С севера к Нарвской площади подходил Господский проспект (за пять лет до приезда Гумилёва переименованный в Николаевский), пересекавший город с севера на юг. Правая сторона проспекта именовалась в народе «бархатной». Ее украшали каменные дома и купеческий клуб. Гулять по ней могли офицеры, дворяне, народ солидный и в городе уважаемый. «Подлый» люд — рабочие, нижние чины ходили по левой, «ситцевой» стороне.
От Николаевского проспекта в восточную часть города уходила одна из основных улиц — Большая Екатерининская, с бульваром за литой чугунной решеткой. На Большой Екатерининской и поселился начинающий морской врач со своей очаровательной молодой женой. Николаевский военно-морской госпиталь, в котором он начал службу, находился неподалеку от Финского залива, в северной части города.
В свободное время офицеры собирались в Морском офицерском собрании, расположившемся на Большой Екатерининской улице рядом с казармами и построенном незадолго до приезда Гумилёва по проекту Р. И. Кузьмина.
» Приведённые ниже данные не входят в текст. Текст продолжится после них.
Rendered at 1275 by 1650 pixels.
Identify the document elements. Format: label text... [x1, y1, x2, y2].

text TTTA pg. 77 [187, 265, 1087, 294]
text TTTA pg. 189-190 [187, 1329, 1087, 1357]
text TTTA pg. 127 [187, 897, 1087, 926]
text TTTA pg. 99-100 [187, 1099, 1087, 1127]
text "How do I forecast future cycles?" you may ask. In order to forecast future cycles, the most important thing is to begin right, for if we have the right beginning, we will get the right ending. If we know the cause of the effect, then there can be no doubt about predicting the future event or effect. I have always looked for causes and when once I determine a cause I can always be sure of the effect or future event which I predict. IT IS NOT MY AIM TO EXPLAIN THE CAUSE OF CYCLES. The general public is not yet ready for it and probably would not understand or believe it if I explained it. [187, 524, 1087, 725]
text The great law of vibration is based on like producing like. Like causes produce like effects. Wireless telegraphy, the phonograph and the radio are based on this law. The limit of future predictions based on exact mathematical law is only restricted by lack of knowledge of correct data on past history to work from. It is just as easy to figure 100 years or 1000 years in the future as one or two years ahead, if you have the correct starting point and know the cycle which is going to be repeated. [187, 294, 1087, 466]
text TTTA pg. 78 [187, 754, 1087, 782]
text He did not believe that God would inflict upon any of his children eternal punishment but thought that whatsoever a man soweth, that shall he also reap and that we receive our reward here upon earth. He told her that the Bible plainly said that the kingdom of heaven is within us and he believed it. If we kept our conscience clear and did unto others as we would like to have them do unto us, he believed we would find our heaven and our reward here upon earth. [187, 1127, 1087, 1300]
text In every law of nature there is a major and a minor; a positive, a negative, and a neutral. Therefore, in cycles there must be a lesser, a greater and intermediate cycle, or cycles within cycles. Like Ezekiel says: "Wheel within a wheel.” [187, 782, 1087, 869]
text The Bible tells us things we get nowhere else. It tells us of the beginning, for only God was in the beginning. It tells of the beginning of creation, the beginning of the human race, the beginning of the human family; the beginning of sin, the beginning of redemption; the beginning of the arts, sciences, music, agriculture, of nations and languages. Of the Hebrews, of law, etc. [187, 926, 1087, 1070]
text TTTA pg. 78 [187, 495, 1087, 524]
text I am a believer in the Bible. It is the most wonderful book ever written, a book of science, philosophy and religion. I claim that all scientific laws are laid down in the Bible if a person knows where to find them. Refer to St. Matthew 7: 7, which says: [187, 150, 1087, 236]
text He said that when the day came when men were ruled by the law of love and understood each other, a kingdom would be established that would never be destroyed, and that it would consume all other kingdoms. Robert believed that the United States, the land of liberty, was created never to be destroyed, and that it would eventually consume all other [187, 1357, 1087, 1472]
При Морском офицерском собрании находилась библиотека, которой заведовал лейтенант Спиридон Ильич Неделькович. С его помощью в 1861 году в Кронштадте появилась первая городская газета «Кронштадтский вестник». Тираж ее, правда, был небольшим — всего 500 экземпляров, но офицеры ее любили и поддерживали материально, так как в ней печатались местные новости и морская хроника.
Здесь же, при Морском офицерском собрании, в 1859 году открылось Общество морских врачей, первым председателем которого стал Иван Яковлевич Ланг. Врачи готовили научные доклады и проводили симпозиумы. Степан Гумилёв любил бывать на заседаниях общества.
Жизнь молодой образованной москвички в небольшом морском городке протекала удивительно однообразно. Степан Яковлевич целыми днями дежурил в госпитале, Анночка же музицировала, читала «Кронштадтский вестник», на который подписался муж, и… скучала. Настроение у нее менялось, как на море погода. Перемена климата не пошла ей на пользу, к тому же Кронштадт ей не понравился. А вскоре она начала кашлять.
Тем временем мужу наскучила госпитальная работа, и Степана Гумилёва потянуло в море. Он написал рапорт, который вскоре удовлетворили, и весной 1862 года Степана Яковлевича перевели младшим врачом на корабль «Император Николай I».
С мая по август 1862 года корабль находился в плавании по внутренним водам. По возвращении из похода на кронштадтском рейде, как положено, был проведен смотр корабля, который осуществил вице-адмирал Новосильский с группой старших офицеров и начальником артиллерийской части генерал-майором Мещеряковым. Вице-адмирал остался доволен прежде всего «весьма здоровой и бодрой» командой, в чем усмотрел заслугу корабельных врачей.
Служба шла своим чередом. После ряда переводов в апреле 1864 года Степан Яковлевич наконец оказался на борту фрегата «Пересвет», а в августе того же года Высочайшим приказом по Морскому ведомству о чинах гражданских за № 492 молодому корабельному врачу присвоили чин титулярного советника.